How do jogging watches measure distance travelled?

I know how they can measure pulse rates, that is more obvious.

But I’ve never understood how the distance jogged thing works. Do you have to enter in your stride length and it measures the jiggling as one step taken? Or is it a general ‘most people run at this speed, average it out over time’ thing?

Do tell.

Most of them Used to work on the stride length/ joggle every step thing. I don’t know if there have been any recent advances in jogger watch technology, though.

I have a “years old” gadget that looks like a one-hand pocket watch called a “Pedometer”. It hangs from the belt and has an internal, lightly-sprung pivoted weight which swings through its excursion range each time a step is taken. An adjustment wheel allows you to set your stride length and the outer dial is calibrated in miles. (Exactly how many I forget right now and the device is well-hidden at the moment.) Obviously, it’s accuracy is highly dependent on how consistently you maintain your stride. I would imagine modern counterparts have something similar, but perhaps replacing the relatively large weight with a compact strain gauge.

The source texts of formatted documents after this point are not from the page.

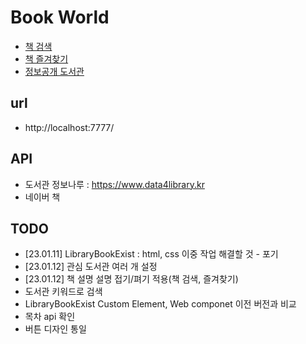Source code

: # Book World

- [책 검색](./src/html/search-book.html) 
- [책 즐겨찾기](./src/html/favorite.html) 
- [정보공개 도서관](./src/html/library.html) 


## url
- http://localhost:7777/


## API 
- 도서관 정보나루 : https://www.data4library.kr
- 네이버 책 


## TODO
- [23.01.11] LibraryBookExist : html, css 이중 작업 해결할 것 - 포기 
- [23.01.12] 관심 도서관 여러 개 설정
- [23.01.12] 책 설명 설명 접기/펴기 적용(책 검색, 즐겨찾기)
- 도서관 키워드로 검색
- LibraryBookExist Custom Element, Web componet 이전 버전과 비교
- 목차 api 확인
- 버튼 디자인 통일


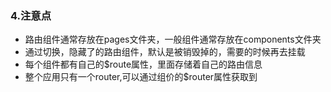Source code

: ### 4.注意点

- 路由组件通常存放在pages文件夹，一般组件通常存放在components文件夹
- 通过切换，隐藏了的路由组件，默认是被销毁掉的，需要的时候再去挂载
- 每个组件都有自己的$route属性，里面存储着自己的路由信息
- 整个应用只有一个router,可以通过组价的$router属性获取到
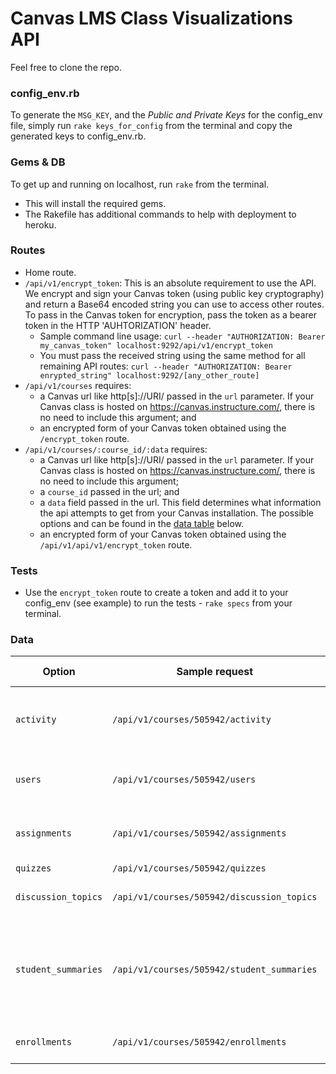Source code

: # Canvas LMS Class Visualizations API

Feel free to clone the repo.

### config_env.rb

To generate the `MSG_KEY`, and the <em>Public and Private Keys</em> for the config_env file, simply run `rake keys_for_config` from the terminal and copy the generated keys to config_env.rb.

### Gems & DB

To get up and running on localhost, run `rake` from the terminal.
- This will install the required gems.
- The Rakefile has additional commands to help with deployment to heroku.

### Routes

- Home route.
- `/api/v1/encrypt_token`: This is an absolute requirement to use the API. We encrypt and sign your Canvas token (using public key cryptography) and return a Base64 encoded string you can use to access other routes. To pass in the Canvas token for encryption, pass the token as a bearer token in the HTTP 'AUHTORIZATION' header.
  - Sample command line usage: `curl --header "AUTHORIZATION: Bearer my_canvas_token" localhost:9292/api/v1/encrypt_token`
  - You must pass the received string using the same method for all remaining API routes: `curl --header "AUTHORIZATION: Bearer enrypted_string" localhost:9292/[any_other_route]`
- `/api/v1/courses` requires:
  - a Canvas url like http[s]://URI/ passed in the `url` parameter. If your Canvas class is hosted on https://canvas.instructure.com/, there is no need to include this argument; and
  - an encrypted form of your Canvas token obtained using the `/encrypt_token` route.
- `/api/v1/courses/:course_id/:data` requires:
  - a Canvas url like http[s]://URI/ passed in the `url` parameter. If your Canvas class is hosted on https://canvas.instructure.com/, there is no need to include this argument;
  - a `course_id` passed in the url; and
  - a `data` field passed in the url. This field determines what information the api attempts to get from your Canvas installation. The possible options and can be found in the [data table](#data) below.
  - an encrypted form of your Canvas token obtained using the `/api/v1/api/v1/encrypt_token` route.

### Tests

- Use the `encrypt_token` route to create a token and add it to your config_env (see example) to run the tests - `rake specs` from your terminal.

### Data

Option              | Sample request                             | What it returns
------------------- | ------------------------------------------ | ---------------------------------------
`activity`          | `/api/v1/courses/505942/activity`          | Course Level Participation & Views data
`users`             | `/api/v1/courses/505942/users`             | User Level Participation & Views data
`assignments`       | `/api/v1/courses/505942/assignments`       | Course Level Assignment data
`quizzes`           | `/api/v1/courses/505942/quizzes`           | Quiz data
`discussion_topics` | `/api/v1/courses/505942/discussion_topics` | List of discussions from users
`student_summaries` | `/api/v1/courses/505942/student_summaries` | Summary of student page views, discussions, and assignment submission lateness.
`enrollments`       | `/api/v1/courses/505942/enrollments`       | List of enrolled students
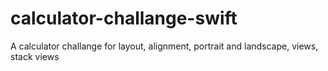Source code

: # calculator-challange-swift
 A calculator challange for layout, alignment, portrait and landscape, views, stack views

Couldn’t you just but a simple accelerometer in there and just use dead reckoning? Or would that be too expensive for any useful amount of accuracy?

There are now watches that have a GPS system-quite pricey(for me,anyway)

I was just looking into this recently. The normal pedometer ones just use stride length, and suck accuracywise for runners. Okay for walkers who use a steady pace though. But they only cost $10 or so.

Nike makes one based on Shalmanese’s idea, with an accelerometer. It uses a 2 oz measurement pod on the shoe and an optional radio watch display. $125 for the pod (Nike SDM Tailwind) and $235 for the watch version (Nike Triax 100).

Timex makes ones that use GPS, as runner pat said. The Timex Speed & Distance system uses a pod that straps to your upper arm and a radio watch. $225 for this one.

I wondered about GPS, but I thought the accuracy of that was down to within 50m square or something. I guess it’s improved.

Well, that certainly answers my question! Thanks, guys.